Records for this task:
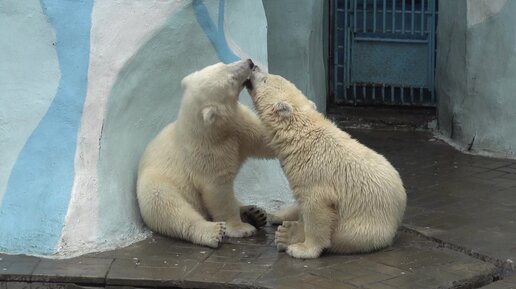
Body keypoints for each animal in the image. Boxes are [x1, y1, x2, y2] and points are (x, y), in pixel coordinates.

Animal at [137, 59, 274, 248]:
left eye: (223, 63)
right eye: (231, 80)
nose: (249, 62)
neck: (211, 130)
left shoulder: (239, 124)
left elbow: (264, 139)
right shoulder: (206, 153)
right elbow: (217, 190)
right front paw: (240, 229)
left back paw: (255, 212)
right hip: (156, 184)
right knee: (169, 207)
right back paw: (214, 231)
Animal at [246, 66, 408, 258]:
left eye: (265, 79)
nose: (254, 66)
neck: (301, 137)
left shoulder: (315, 172)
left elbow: (317, 206)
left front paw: (302, 249)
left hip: (365, 225)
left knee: (341, 237)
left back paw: (288, 234)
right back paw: (280, 214)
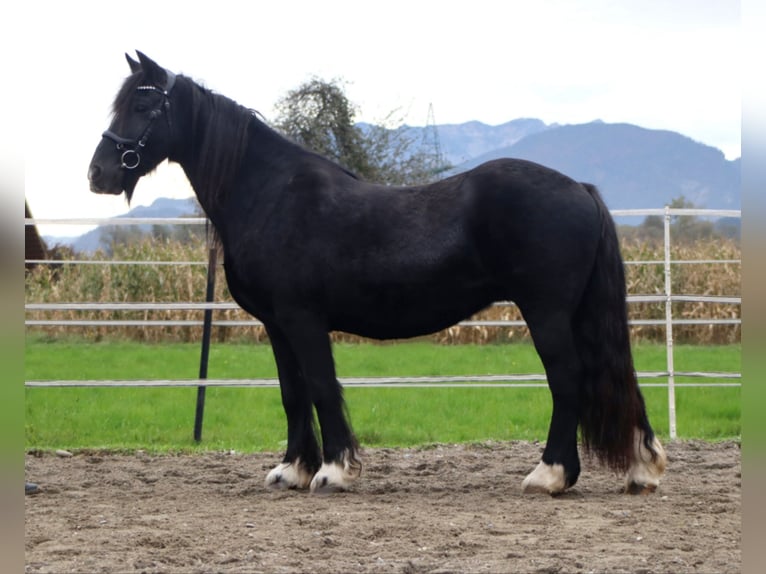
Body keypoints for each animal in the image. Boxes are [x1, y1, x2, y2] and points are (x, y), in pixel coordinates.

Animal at [88, 51, 664, 498]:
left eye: (143, 104)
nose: (98, 173)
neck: (270, 193)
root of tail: (580, 188)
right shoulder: (276, 324)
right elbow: (292, 392)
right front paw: (292, 470)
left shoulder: (302, 318)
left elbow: (321, 386)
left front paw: (334, 472)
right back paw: (639, 468)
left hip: (546, 312)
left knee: (567, 379)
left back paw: (550, 475)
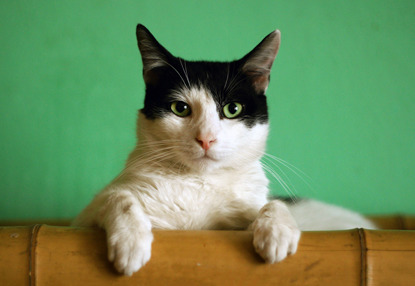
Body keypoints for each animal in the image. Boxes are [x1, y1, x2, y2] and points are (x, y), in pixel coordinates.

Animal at [72, 25, 376, 278]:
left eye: (233, 109)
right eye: (179, 108)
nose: (206, 139)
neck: (199, 184)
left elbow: (271, 204)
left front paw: (276, 231)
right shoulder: (83, 218)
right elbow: (119, 197)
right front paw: (131, 242)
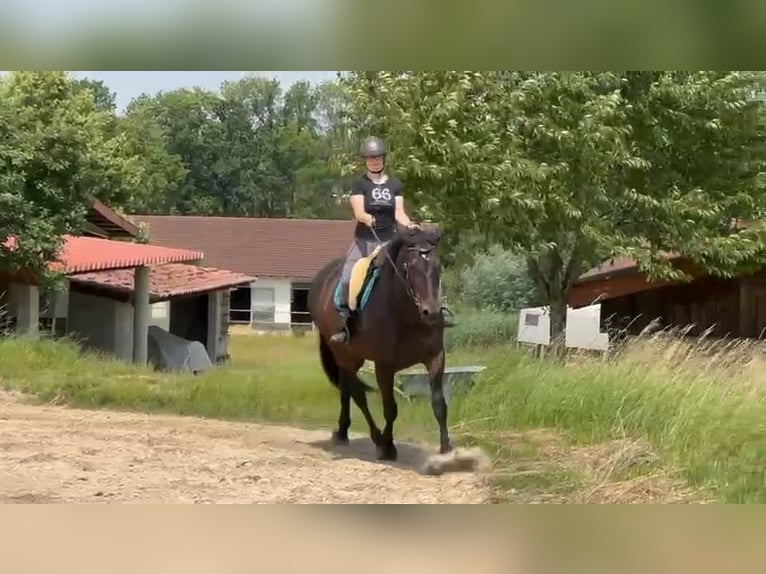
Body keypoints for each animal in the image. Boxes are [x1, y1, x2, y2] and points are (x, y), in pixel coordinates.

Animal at [306, 225, 450, 464]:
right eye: (410, 268)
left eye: (438, 266)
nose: (431, 312)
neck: (405, 314)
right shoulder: (384, 365)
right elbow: (390, 408)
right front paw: (388, 447)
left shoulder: (435, 357)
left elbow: (439, 403)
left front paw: (447, 448)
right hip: (343, 354)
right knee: (358, 396)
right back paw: (375, 438)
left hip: (353, 357)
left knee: (346, 389)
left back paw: (342, 432)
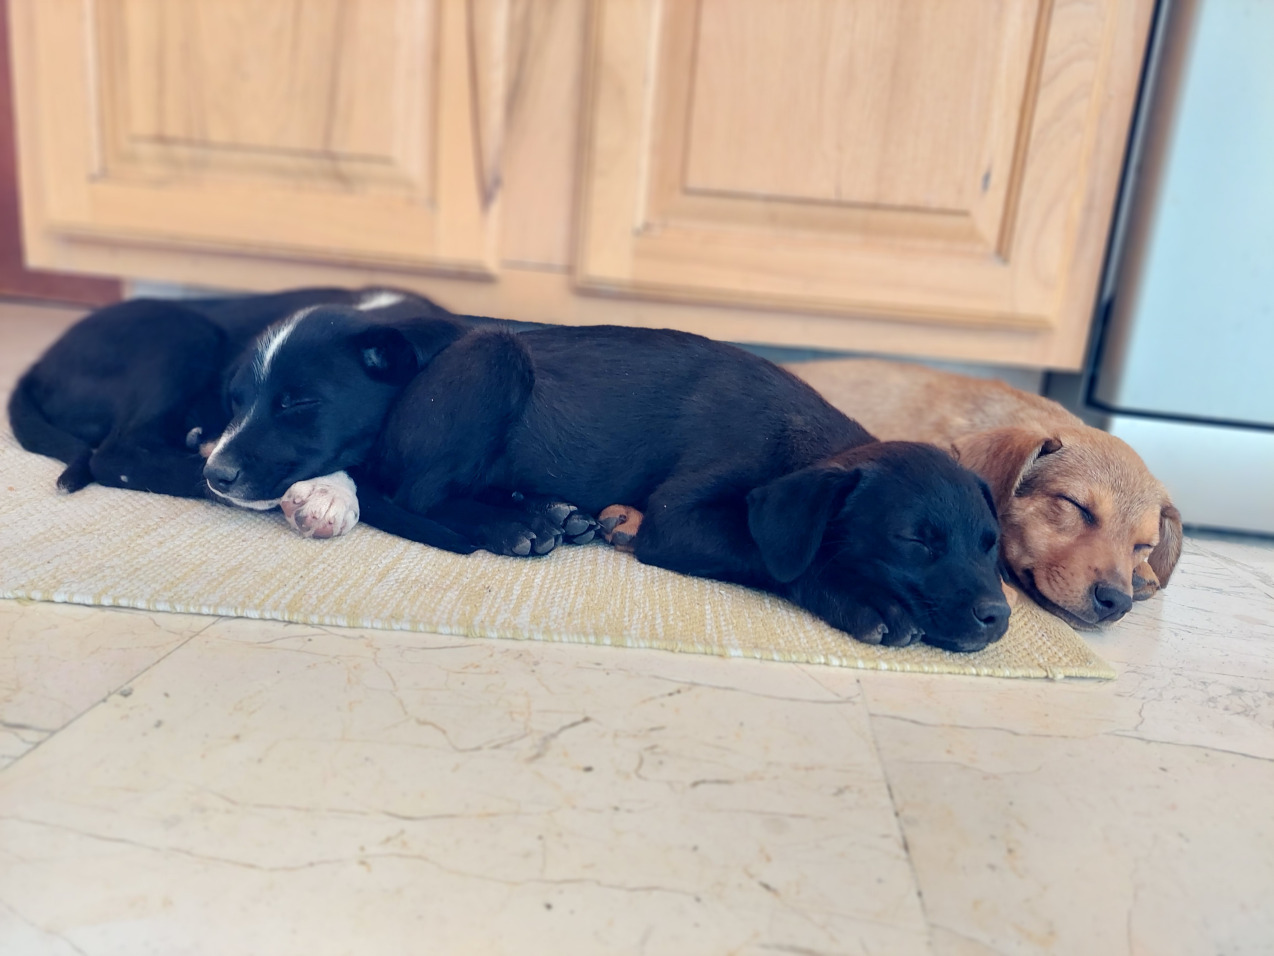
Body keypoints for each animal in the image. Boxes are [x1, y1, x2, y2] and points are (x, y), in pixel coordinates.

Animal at [207, 318, 1011, 652]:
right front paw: (866, 601)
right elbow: (792, 560)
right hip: (494, 356)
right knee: (421, 495)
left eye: (991, 546)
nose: (1000, 618)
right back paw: (519, 525)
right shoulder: (680, 521)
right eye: (912, 541)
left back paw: (549, 513)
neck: (809, 445)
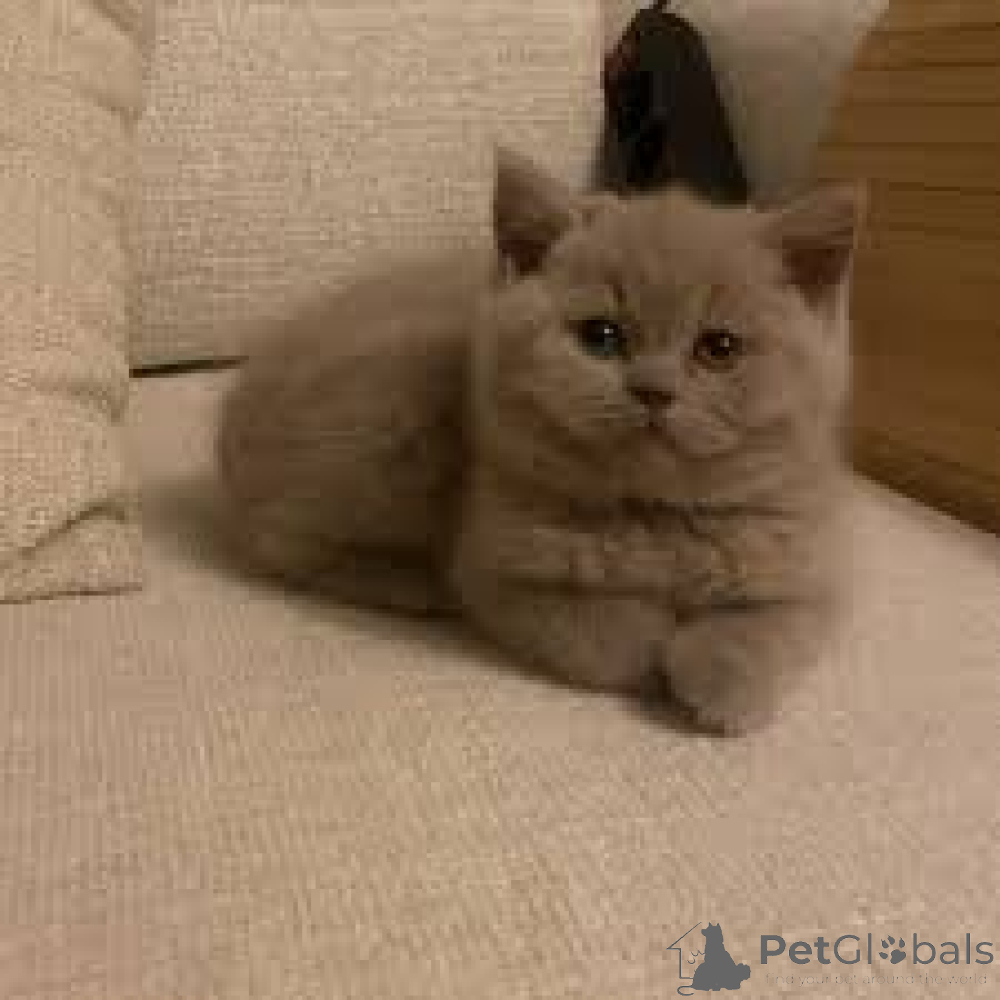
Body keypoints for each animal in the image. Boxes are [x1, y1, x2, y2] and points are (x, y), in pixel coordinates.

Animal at [217, 148, 863, 734]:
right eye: (600, 335)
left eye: (719, 348)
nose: (653, 390)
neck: (653, 517)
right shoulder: (493, 574)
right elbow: (607, 634)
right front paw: (655, 649)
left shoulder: (808, 565)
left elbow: (769, 628)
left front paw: (723, 682)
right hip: (392, 418)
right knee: (280, 542)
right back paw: (408, 583)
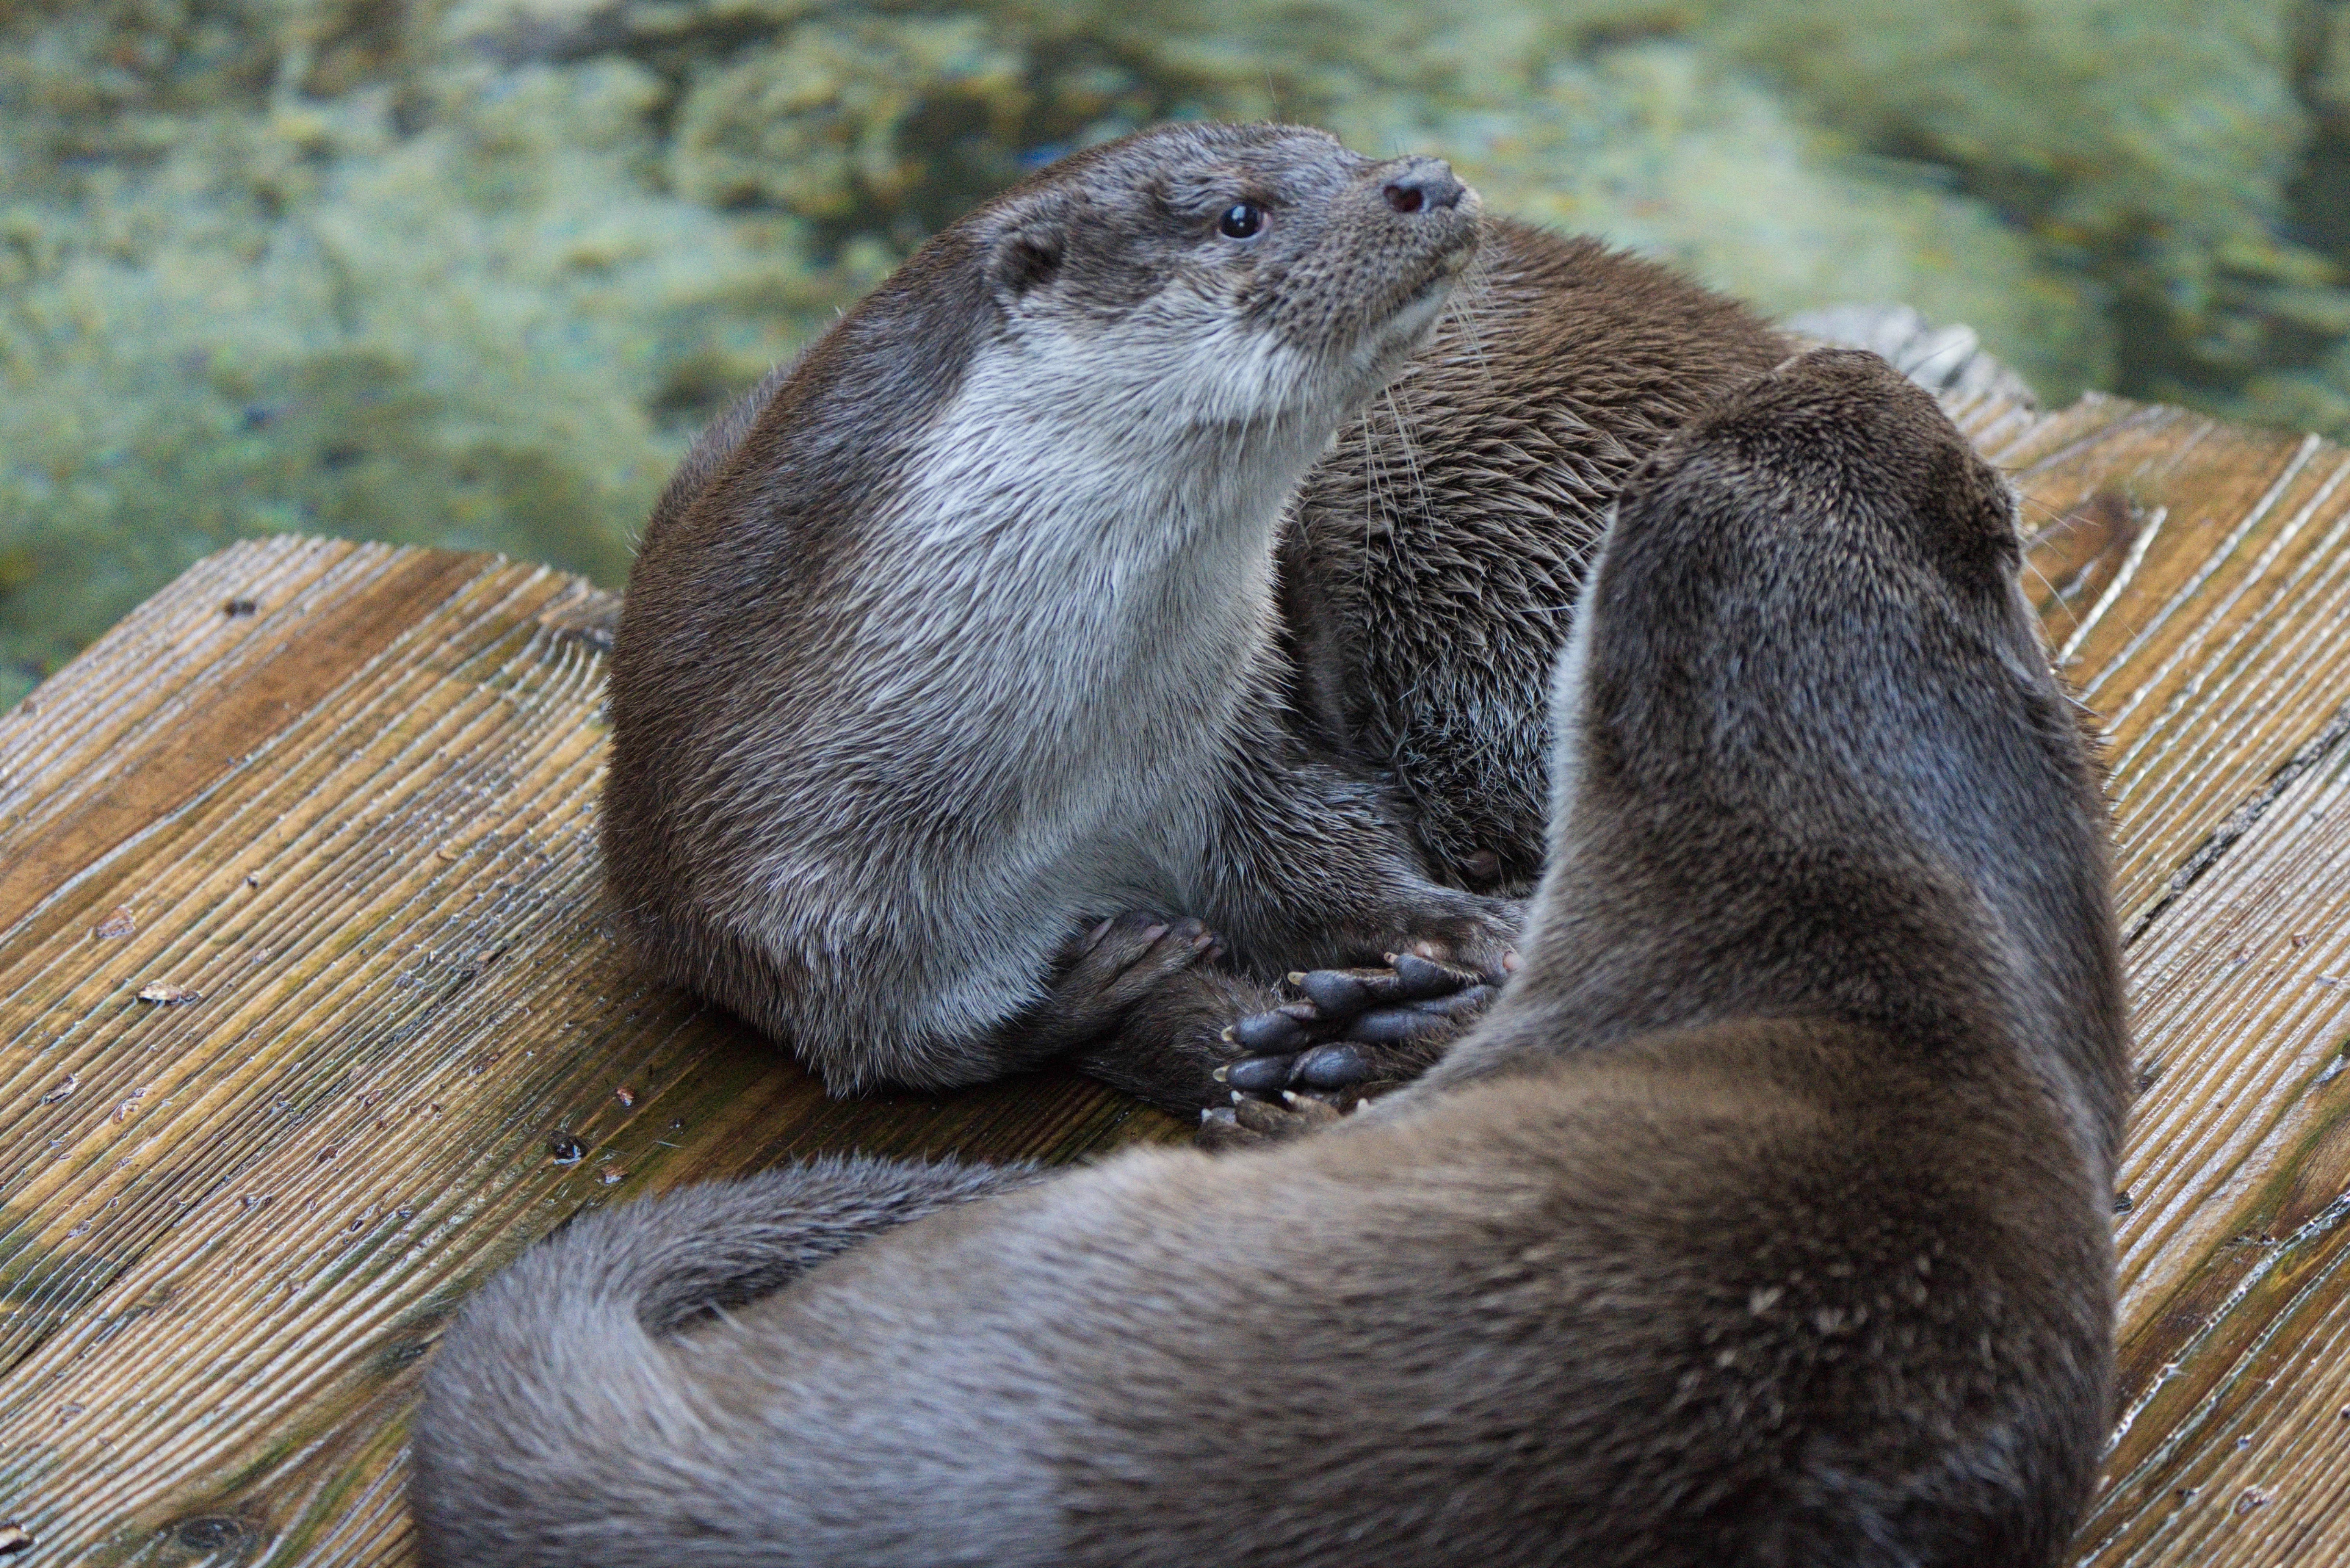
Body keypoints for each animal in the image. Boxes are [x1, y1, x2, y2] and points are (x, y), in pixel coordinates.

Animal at [606, 123, 1790, 1111]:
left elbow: (1336, 854)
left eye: (1339, 148)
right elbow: (914, 1046)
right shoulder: (772, 905)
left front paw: (1454, 931)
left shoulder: (1245, 747)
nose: (1424, 175)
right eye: (1239, 216)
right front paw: (1096, 990)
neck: (1062, 782)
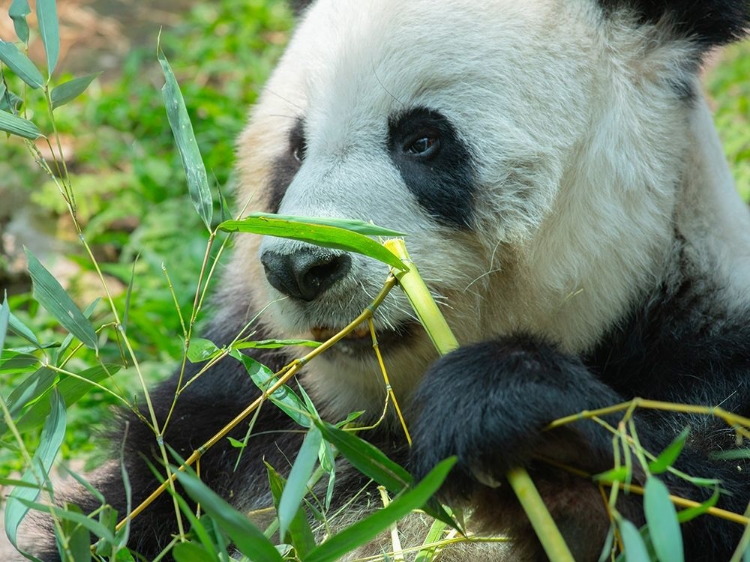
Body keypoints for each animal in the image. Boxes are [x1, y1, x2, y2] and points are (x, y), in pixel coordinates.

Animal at [38, 1, 750, 560]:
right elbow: (122, 512)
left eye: (422, 140)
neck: (384, 427)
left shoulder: (699, 368)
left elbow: (689, 498)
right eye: (296, 147)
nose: (302, 268)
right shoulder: (231, 420)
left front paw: (514, 415)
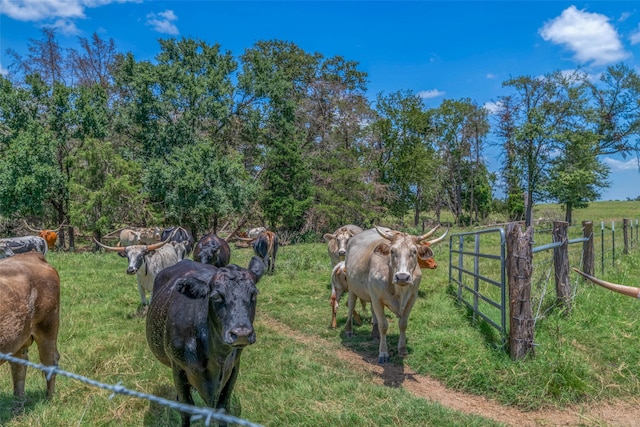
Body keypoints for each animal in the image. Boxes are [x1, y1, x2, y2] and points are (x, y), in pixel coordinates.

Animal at [0, 252, 60, 406]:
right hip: (17, 338)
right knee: (19, 366)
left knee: (50, 362)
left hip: (48, 328)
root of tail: (31, 255)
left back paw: (49, 399)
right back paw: (18, 404)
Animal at [146, 258, 264, 427]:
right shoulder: (178, 368)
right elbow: (186, 409)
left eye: (254, 294)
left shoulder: (234, 367)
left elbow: (223, 409)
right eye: (216, 296)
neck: (217, 357)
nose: (241, 333)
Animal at [344, 226, 444, 362]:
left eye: (414, 251)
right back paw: (349, 330)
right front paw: (383, 352)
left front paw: (402, 349)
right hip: (352, 288)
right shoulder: (377, 298)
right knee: (351, 305)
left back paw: (375, 334)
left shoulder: (412, 298)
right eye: (392, 251)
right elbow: (383, 325)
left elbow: (403, 324)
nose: (402, 277)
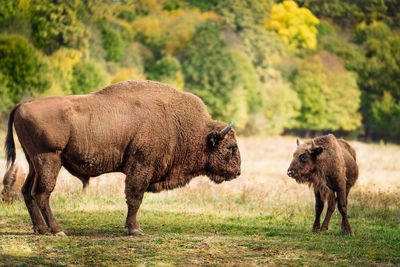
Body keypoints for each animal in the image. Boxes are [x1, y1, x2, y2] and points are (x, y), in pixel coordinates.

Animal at [4, 80, 241, 238]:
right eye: (230, 147)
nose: (238, 172)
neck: (178, 123)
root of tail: (22, 105)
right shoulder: (141, 167)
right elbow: (135, 198)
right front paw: (135, 229)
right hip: (49, 159)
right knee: (42, 193)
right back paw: (57, 230)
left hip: (33, 163)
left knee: (27, 192)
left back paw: (40, 229)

Your goal: Say how many lines in this listing hold the string "neck", giving the count and nothing more.

Solution to the exercise: 11